Not long after completing his iconoclastic Glass House in 1949, architect Philip Johnson traded barbs as revealing as the see-through walls.
“Very nice, but I couldn’t live there,” a pretentious visitor said. “I haven’t asked you to, madame,” Johnson retorted.
Paul Goldberger cites the exchange in his new book, “Why Architecture Matters” ($26), to underline lofty goals of architecture. Great houses are seldom uplifting to those who live in them, he writes. Human comfort is secondary when buildings aspire to high art.
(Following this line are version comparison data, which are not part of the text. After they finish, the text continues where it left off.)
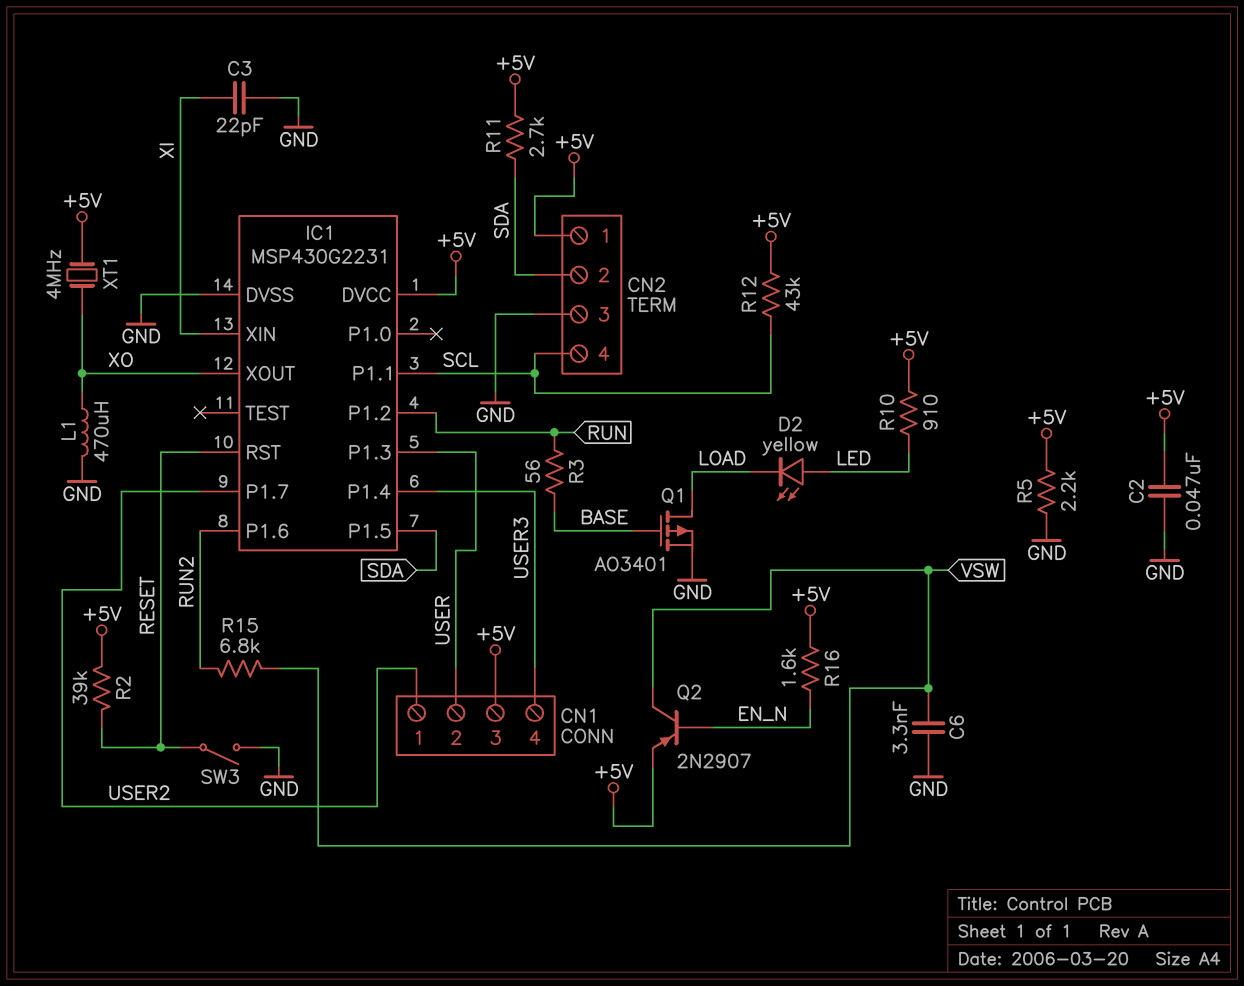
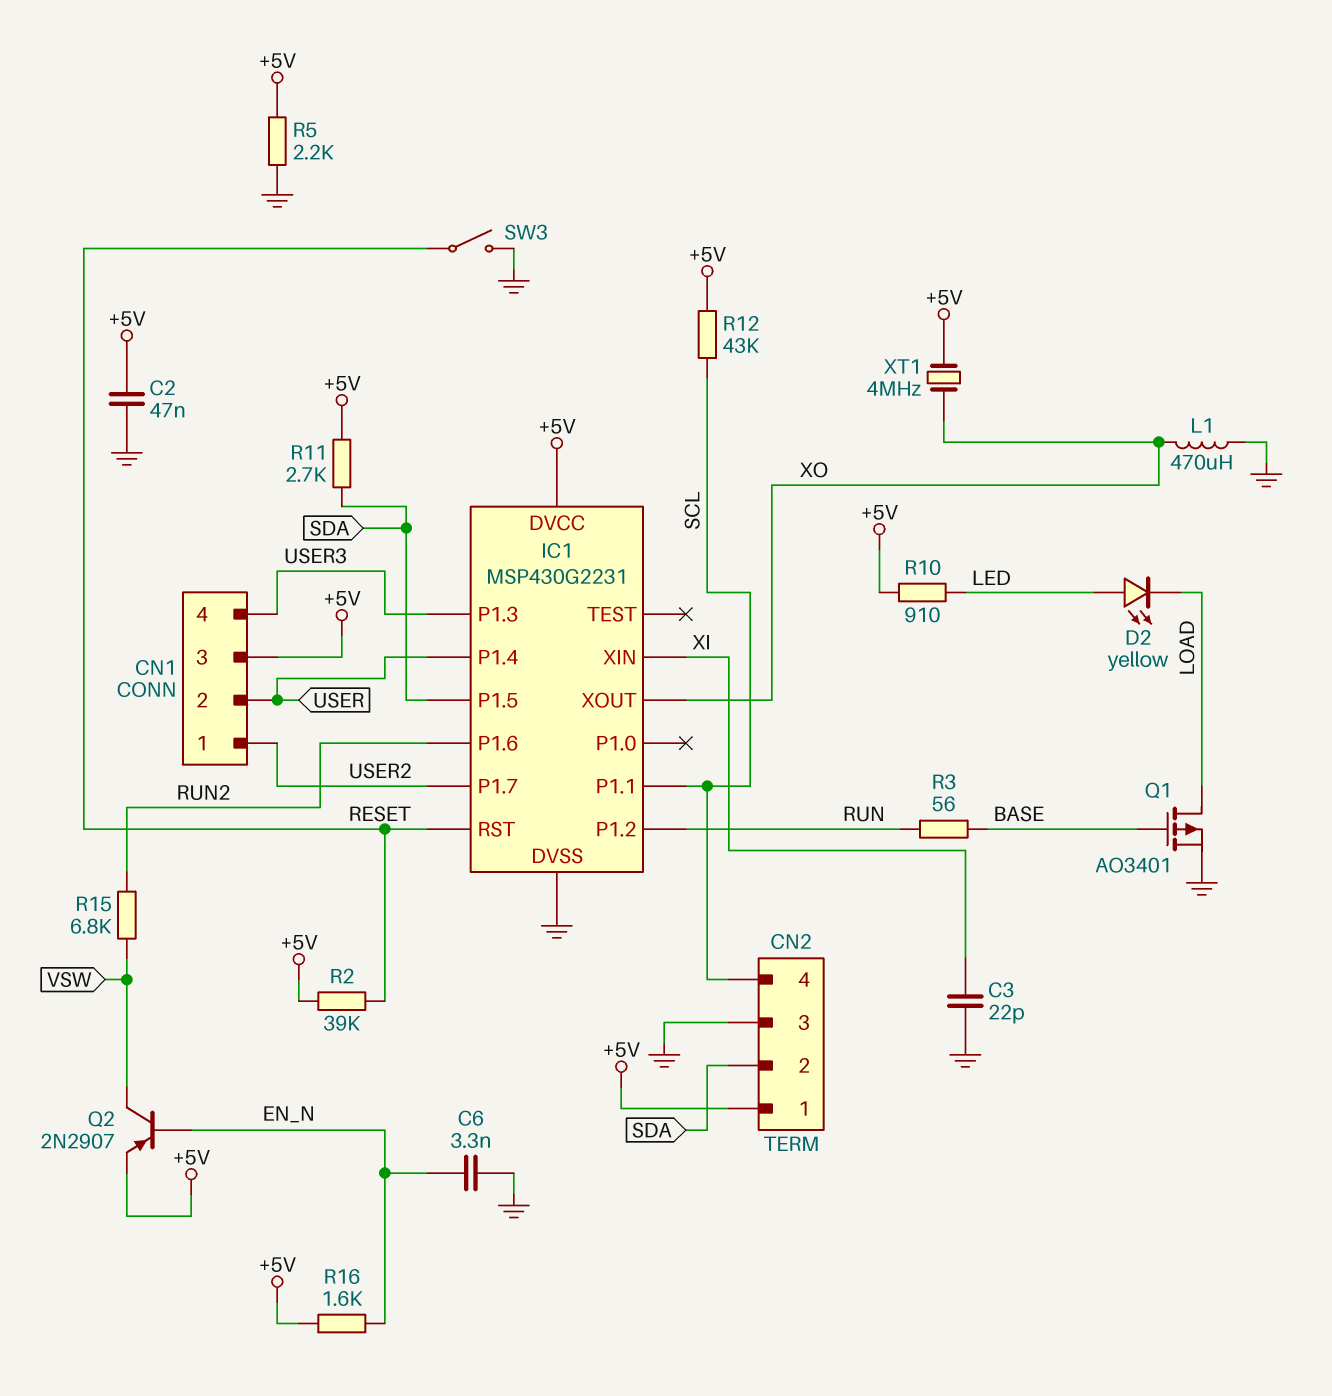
C6: 3.3nF (GND, VSW) -> 3.3nF (EN_N, GND)
IC1 pin P1.3: USER -> USER3
IC1 pin P1.4: USER3 -> USER

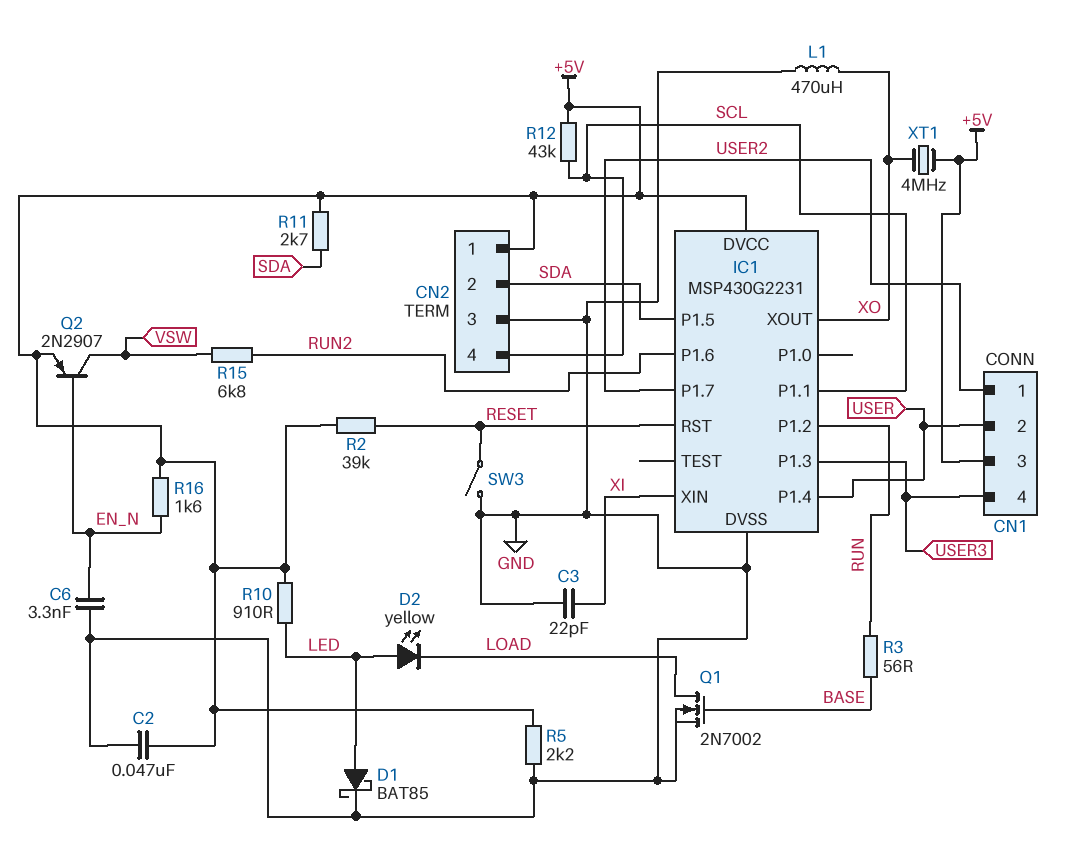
D1: none -> schottky BAT85 (A LED, K GND)
Q1: PMOS AO3401 (G BASE, D LOAD, S GND) -> NMOS 2N7002 (G BASE, D LOAD, S GND)

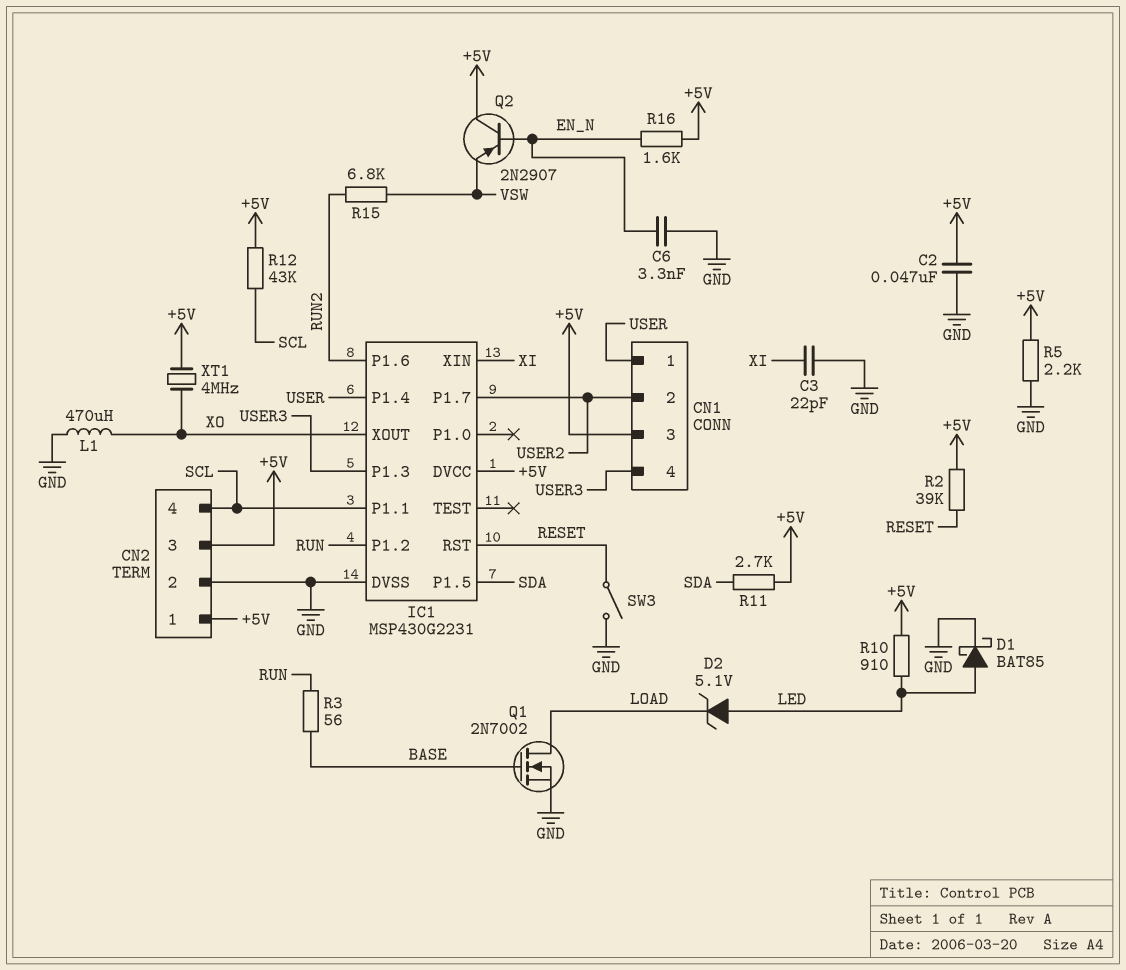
CN1 pin 1: USER2 -> USER
CN1 pin 2: USER -> USER2
CN2 pin 2: SDA -> GND
CN2 pin 3: GND -> +5V
D2: LED yellow (A LED, K LOAD) -> zener 5.1V (A LED, K LOAD)
Q2: PNP 2N2907 (B EN_N, C VSW, E +5V) -> PNP 2N2907 (B EN_N, C +5V, E VSW)

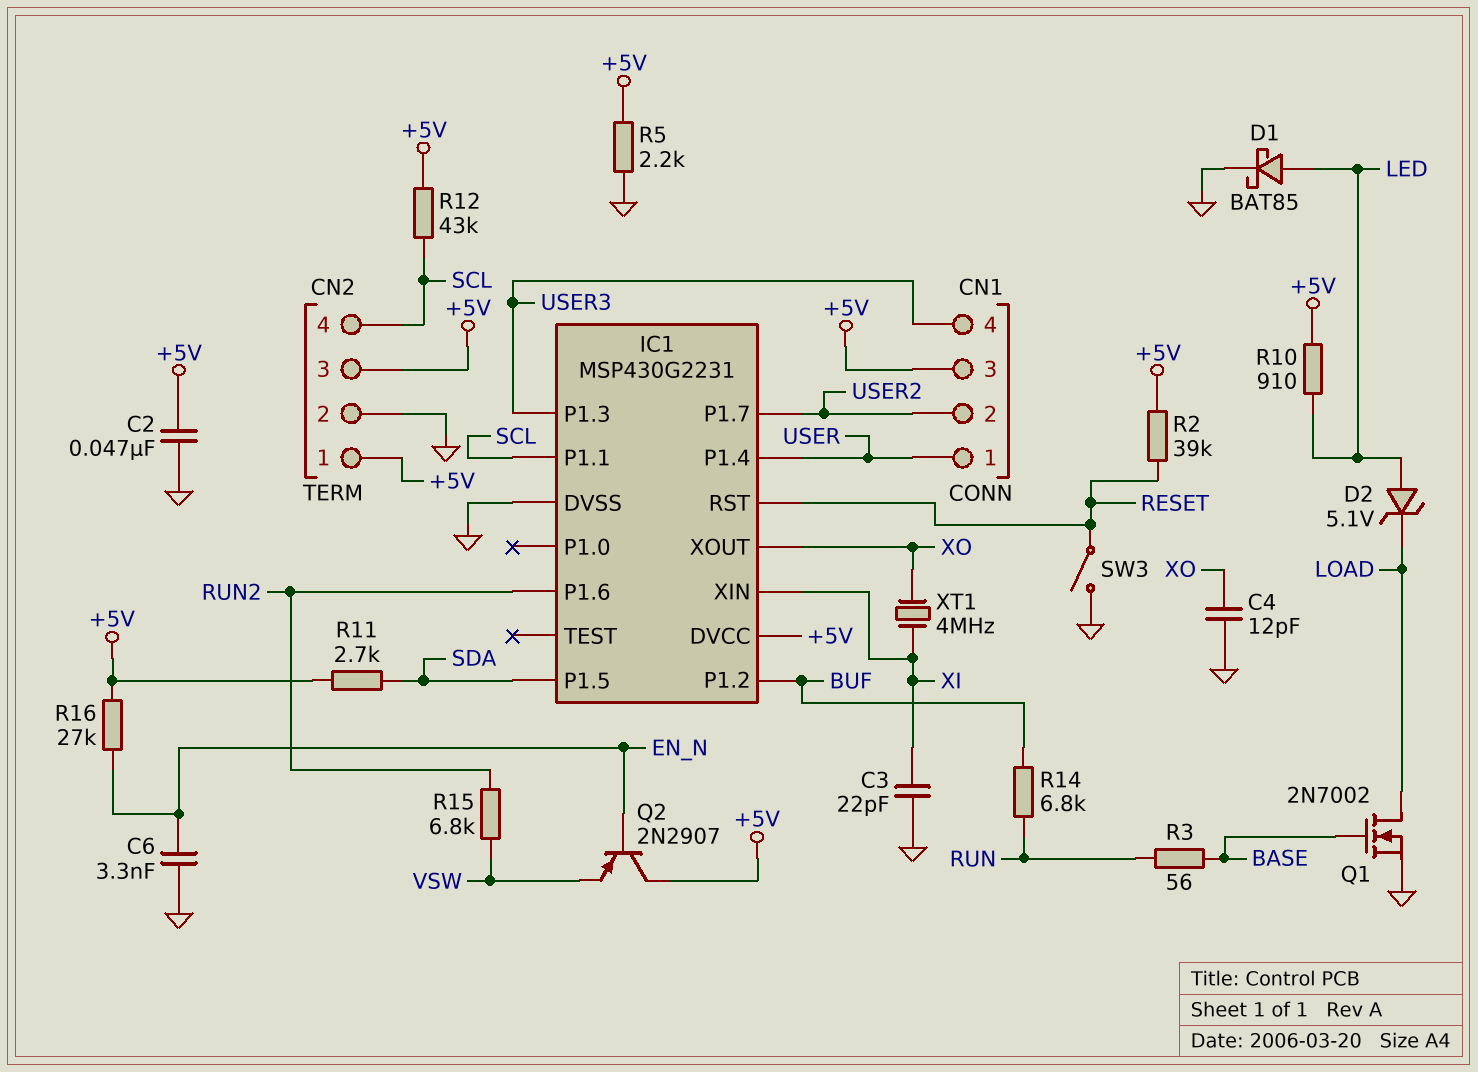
C4: none -> 12pF (GND, XO)
IC1 pin P1.2: RUN -> BUF
L1: 470uH (GND, XO) -> none
R14: none -> 6.8k (BUF, RUN)
R16: 1.6k (+5V, EN_N) -> 27k (+5V, EN_N)
XT1: 4MHz (+5V, XO) -> 4MHz (XI, XO)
“It is churlish to complain that Frank Lloyd Wright’s houses leak, or that Le Corbusier’s weather badly or that Frank Gehry’s are difficult to construct,” Goldberger says of modernist visionaries. “A leaky roof is not our problem, and neither is the fact that we might not wish to live in such a building ourselves.”
Visual pleasure as a higher good than comfort and practicality? It smacks of architectural arrogance.
Goldberger’s answer is that buildings primarily disappoint “not because of failure to deliver on their aesthetic aspirations, but because their architects had given up on aesthetic aspirations altogether and thought only in terms of efficiency.”
His examples are everywhere: The hospital that is a “cold, forbidding environment” for patients and staff; the school designed “more for the ease of the custodial staff” than the students and teachers; airports with “endless concourses” designed for moving airplanes rather than people; and strip malls planned “solely to make it easier to drive cars in and out.”
“Why Architecture Matters,” in the author’s words, is an attempt to “come to grips with how things feel to us when we stand before them … emotionally as well as intellectually.”
He wants readers “to look, and … to trust your eye,” and he provides the basics by distilling architectural theories into lucid concepts, and analyzing structures that exemplify notable styles.
In Goldberger’s view, no one has summed up architecture better than Vitruvius of ancient Rome, who posited that a successful building “must simultaneously be useful, well built and visually appealing.”
His cogent analyses range from the cavernous Pantheon of ancient Rome to Georgian mansions in England, from New York’s sleek Seagram Building by Ludwig Mies van der Rohe to Gehry’s audacious Guggenheim Museum in Bilbao, Spain, and Beijing’s mind-bending CCTV tower by Rem Koolhaas and Ole Scheeren.
Goldberger writes in a broadbrush, aphoristic style honed as the New Yorker magazine’s “Sky Line” columnist.
Raised in Nutley, N.J., 10 miles west of Manhattan, Goldberger isn’t just big city in his tastes. His architectural universe embraces aesthetic quality in any style if properly sited, be it clapboard houses of New England, the French Gothic splendor of Chartres Cathedral, the serenity of India’s Taj Mahal or the flowing Lawn of the University of Virginia.